Now I really like that one.  The world is embarking on a huge infrastructure build over the next ten years, and the BRIC economies will continue building like crazy for at least the next 25 years.  As roads are renewed, bitumen can be replaced with concrete.  I agree with Wired - in their list, this is definitely the No 1 idea. Let’s hope it can be quickly proven and rolled out.

Holway: IT may be in for another boom

Richard Holway is arguably the UK’s  leading independent analyst and commentator on the IT industry, especially the software and services sectors.  He looks at how companies perform, rather than the technology itself, although that provides a key context for his prognostications (a bit like me). Holway, a self-proclaimed pessimist, usually dismisses hyped projections of future company performance. However, while picking the weak performance of the IT sector in 2008 (and 2009), he’s started to take a more positive tone in his medium term outlook, published on Monday.

Where now?
We got out of
[the] downturn of [the] early 1990s because every bit of tech had its own ‘Next Big Thing’ – Windows, mobile phones, outsourcing, email, the internet, digital media etc.

…. I really feel that ‘All the ducks are in a row’ for a major period of technology-led change.

Casting off my normally gloomy image, I really do feel that we could be entering a very good time to invest in technology. I am unsure about calling the nadir just yet - but I think we are close to it. A repeat of the performance of tech in the 1990s is not out of the question.

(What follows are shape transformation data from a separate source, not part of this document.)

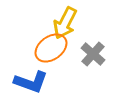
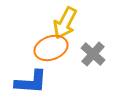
orange ellipse: rotated 16 degrees clockwise
blue L-shape: rotated 16 degrees counterclockwise
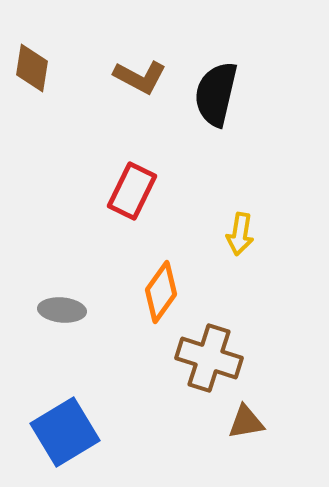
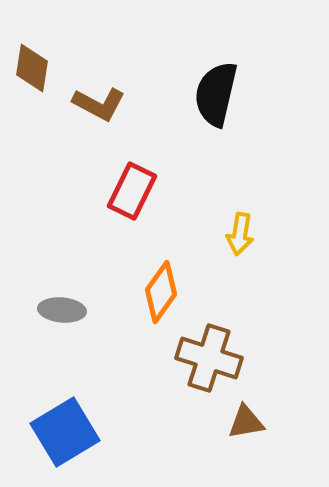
brown L-shape: moved 41 px left, 27 px down
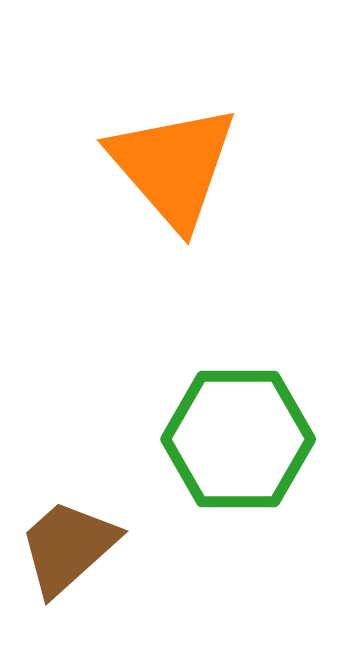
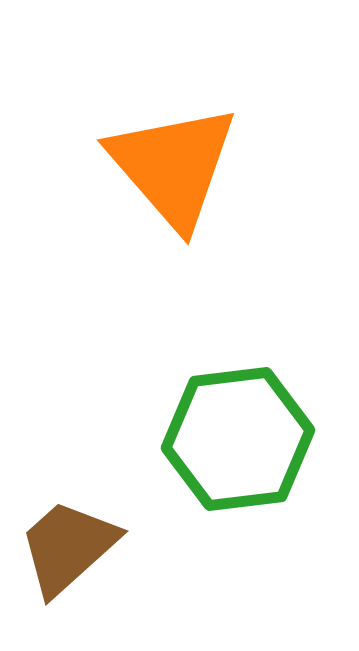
green hexagon: rotated 7 degrees counterclockwise
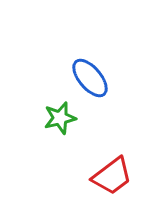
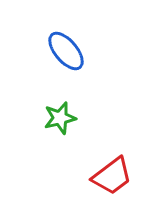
blue ellipse: moved 24 px left, 27 px up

What are those ducks in a row, all those existing technologies ready and available to be deployed and come together, creating supply, implementation, integration and support opportunities for product vendors and service providers?

  1. Mobile Internet Devices – eg. iPhone, netbooks, laptops, even your TV - all interconnected via WiFi, 3G or whatever
  2. Cloud Computing - all processing, storage, synchronisation, security and backup delivered over the internet
  3. Software as a Service - applications delivered via the internet
  4. Fast mobile internet access
  5. Ultra-fast fibre-based internet access [JDD rider: in major towns and cities near communications backbone routes]
  6. Virtual jukebox for music
  7. On demand TV
  8. Personalised news feeds
  9. Targeted personally-relevant advertising
  10. Social networking environments for work and play.

A September 08 presentation by Richard Holway is available here (5Mb pdf file).

Disclosure: My family trust and Isambard Investments hold shares and other securities in various IT-related companies.